A federal appeals court has unanimously rejected an attempt by a group of Republican states to intervene in a lawsuit seeking fewer restrictions for the abortion pill mifepristone.
Mifepristone is subject to certain safety restrictions imposed by the FDA under a Risk Evaluation and Mitigation Strategy, or REMS. Regulators loosened some of those restrictions in 2016 and 2021, allowing mifepristone to be distributed by mail, lowering the requirement for in-person clinical visits and extending how late into pregnancy a patient may take it.
But 12 states led by Washington and Oregon argued in Washington federal court last February that the agency hadn’t done enough to improve access.
The states said mifepristone should no longer be subject to any of its original restrictions, arguing that it “is safer than many other common drugs FDA regulates, such as Viagra and Tylenol,” according to court documents. Mifepristone has been on the market for decades and has been taken by millions of women.
Seven Republican-led states sought to intervene, arguing that a decision in favor of Washington would make mifepristone “easier to obtain and harder to police.” Those states — Idaho, Iowa, Montana, Nebraska, South Carolina, Texas, and Utah — asked the court to reimpose tighter restrictions on mifepristone, including the requirement that it be dispensed in-person.
A Washington federal judge denied that attempt in April 2023. The Ninth Circuit Court of Appeals upheld that decision on Wednesday, citing the Supreme Court’s recent decision in FDA v. Alliance for Hippocratic Medicine. In that case, justices rejected an attempt by doctors and anti-abortion groups to limit the use of mifepristone, ruling that claims made by doctors and anti-abortion groups were “too speculative or otherwise too attenuated to establish standing.” The Ninth Circuit also determined on Wednesday that the Republican-led states lacked standing.
A lower court declined Washington and Oregon’s attempt to toss the FDA’s 2023 mifepristone REMS in its entirety in April 2023, as doing so would reimpose the previous REMS, running “directly counter” to the states’ intent.

+++

> **EXERCISE SET**:
A: From the article on the mifepristone appeal, reproduce verbatim the passage from "A federal appeals" to "abortion pill mifepristone.".
B: According to the article on the mifepristone appeal, which two states led the group of 12 states that sued in Washington federal court?
The rows that follow are not required for this exercise.

> **DATA UNDER STUDY**:
+++

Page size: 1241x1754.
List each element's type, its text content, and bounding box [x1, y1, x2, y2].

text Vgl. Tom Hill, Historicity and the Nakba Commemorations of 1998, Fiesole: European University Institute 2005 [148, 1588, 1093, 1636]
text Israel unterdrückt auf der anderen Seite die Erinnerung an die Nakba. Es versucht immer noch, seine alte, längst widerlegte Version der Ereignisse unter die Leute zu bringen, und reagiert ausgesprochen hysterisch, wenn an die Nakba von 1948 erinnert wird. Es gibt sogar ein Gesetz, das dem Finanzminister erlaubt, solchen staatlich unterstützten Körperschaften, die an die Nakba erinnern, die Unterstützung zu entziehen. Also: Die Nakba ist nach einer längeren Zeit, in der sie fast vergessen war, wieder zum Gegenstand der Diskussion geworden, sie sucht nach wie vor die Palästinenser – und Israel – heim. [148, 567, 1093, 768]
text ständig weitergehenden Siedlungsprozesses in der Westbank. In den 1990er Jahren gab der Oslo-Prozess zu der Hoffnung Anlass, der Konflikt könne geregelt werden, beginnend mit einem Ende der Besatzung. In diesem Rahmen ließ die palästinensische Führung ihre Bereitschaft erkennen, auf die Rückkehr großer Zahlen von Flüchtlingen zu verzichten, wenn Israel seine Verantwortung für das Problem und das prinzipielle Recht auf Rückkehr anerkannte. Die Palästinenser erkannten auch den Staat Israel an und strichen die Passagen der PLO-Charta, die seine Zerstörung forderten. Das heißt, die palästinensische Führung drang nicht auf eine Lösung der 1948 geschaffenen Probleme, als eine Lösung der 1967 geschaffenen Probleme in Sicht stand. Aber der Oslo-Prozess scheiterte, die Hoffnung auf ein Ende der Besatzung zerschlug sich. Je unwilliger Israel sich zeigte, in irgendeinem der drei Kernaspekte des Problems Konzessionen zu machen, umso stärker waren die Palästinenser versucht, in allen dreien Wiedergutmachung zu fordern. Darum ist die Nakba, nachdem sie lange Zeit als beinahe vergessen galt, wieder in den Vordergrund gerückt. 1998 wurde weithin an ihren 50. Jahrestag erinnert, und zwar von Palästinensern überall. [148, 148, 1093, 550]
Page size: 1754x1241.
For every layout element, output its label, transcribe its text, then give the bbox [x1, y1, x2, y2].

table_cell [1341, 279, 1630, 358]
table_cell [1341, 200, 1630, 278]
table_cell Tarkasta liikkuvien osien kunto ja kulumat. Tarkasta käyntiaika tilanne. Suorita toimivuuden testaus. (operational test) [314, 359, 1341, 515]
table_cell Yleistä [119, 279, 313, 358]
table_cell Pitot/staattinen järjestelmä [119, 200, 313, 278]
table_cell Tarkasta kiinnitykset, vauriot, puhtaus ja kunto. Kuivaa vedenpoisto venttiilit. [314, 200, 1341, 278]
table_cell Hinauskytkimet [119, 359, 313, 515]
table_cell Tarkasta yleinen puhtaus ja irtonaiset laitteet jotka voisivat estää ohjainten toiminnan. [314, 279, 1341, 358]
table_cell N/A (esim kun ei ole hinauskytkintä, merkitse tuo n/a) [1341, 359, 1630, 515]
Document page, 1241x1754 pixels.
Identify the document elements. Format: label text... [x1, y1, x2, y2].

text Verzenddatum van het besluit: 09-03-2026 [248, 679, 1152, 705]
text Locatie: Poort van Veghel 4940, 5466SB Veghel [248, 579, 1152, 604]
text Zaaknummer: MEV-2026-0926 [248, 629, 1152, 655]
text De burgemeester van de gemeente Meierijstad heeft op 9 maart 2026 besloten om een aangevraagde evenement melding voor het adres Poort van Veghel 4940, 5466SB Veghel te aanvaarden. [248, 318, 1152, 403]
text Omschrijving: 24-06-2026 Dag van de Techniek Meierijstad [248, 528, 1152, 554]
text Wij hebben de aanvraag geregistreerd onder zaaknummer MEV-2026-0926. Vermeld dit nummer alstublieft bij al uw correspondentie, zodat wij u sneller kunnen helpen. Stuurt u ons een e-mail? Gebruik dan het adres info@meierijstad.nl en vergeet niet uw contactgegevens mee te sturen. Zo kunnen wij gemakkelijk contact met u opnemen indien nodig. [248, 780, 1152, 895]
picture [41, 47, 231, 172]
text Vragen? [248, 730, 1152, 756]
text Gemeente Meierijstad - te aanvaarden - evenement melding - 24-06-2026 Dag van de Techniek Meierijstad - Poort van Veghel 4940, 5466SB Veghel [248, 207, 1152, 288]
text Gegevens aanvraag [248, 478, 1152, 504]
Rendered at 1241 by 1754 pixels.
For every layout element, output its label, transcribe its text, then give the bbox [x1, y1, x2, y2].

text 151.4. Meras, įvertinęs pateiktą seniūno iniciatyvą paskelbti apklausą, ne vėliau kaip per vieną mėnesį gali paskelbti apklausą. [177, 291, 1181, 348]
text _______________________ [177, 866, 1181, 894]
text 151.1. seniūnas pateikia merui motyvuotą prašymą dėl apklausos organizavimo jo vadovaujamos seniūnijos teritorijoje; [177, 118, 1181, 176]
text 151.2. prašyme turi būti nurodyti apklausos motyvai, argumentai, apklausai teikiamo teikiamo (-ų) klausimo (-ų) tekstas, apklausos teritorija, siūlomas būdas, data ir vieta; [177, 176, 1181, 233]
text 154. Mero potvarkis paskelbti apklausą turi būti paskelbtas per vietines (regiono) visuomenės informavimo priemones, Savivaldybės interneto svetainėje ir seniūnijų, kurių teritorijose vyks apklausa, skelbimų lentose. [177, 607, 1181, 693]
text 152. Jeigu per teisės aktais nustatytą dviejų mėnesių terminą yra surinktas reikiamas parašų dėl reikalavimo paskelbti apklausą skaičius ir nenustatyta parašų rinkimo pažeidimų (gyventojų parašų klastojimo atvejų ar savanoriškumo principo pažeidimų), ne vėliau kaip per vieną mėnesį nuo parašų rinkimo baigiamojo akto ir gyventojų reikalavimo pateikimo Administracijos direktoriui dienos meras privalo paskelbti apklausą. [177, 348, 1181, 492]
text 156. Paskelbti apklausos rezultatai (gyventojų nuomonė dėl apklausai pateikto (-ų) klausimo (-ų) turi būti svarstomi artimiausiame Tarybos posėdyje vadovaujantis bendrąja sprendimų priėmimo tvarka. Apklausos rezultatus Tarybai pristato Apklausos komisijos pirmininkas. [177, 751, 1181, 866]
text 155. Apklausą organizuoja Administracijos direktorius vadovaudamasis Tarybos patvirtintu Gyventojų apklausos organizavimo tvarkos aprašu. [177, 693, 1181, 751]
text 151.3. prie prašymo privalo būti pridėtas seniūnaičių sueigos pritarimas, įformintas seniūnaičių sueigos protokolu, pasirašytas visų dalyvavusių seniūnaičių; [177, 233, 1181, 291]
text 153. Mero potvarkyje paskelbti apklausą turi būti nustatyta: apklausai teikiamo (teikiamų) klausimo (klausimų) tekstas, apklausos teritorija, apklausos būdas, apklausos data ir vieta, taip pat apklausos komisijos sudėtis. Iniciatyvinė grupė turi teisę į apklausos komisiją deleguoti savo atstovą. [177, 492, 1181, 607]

+++

> **OUTPUTS IN ORDER**:
A:
A federal appeals court has unanimously rejected an attempt by a group of Republican states to intervene in a lawsuit seeking fewer restrictions for the abortion pill mifepristone.

B: Washington and Oregon.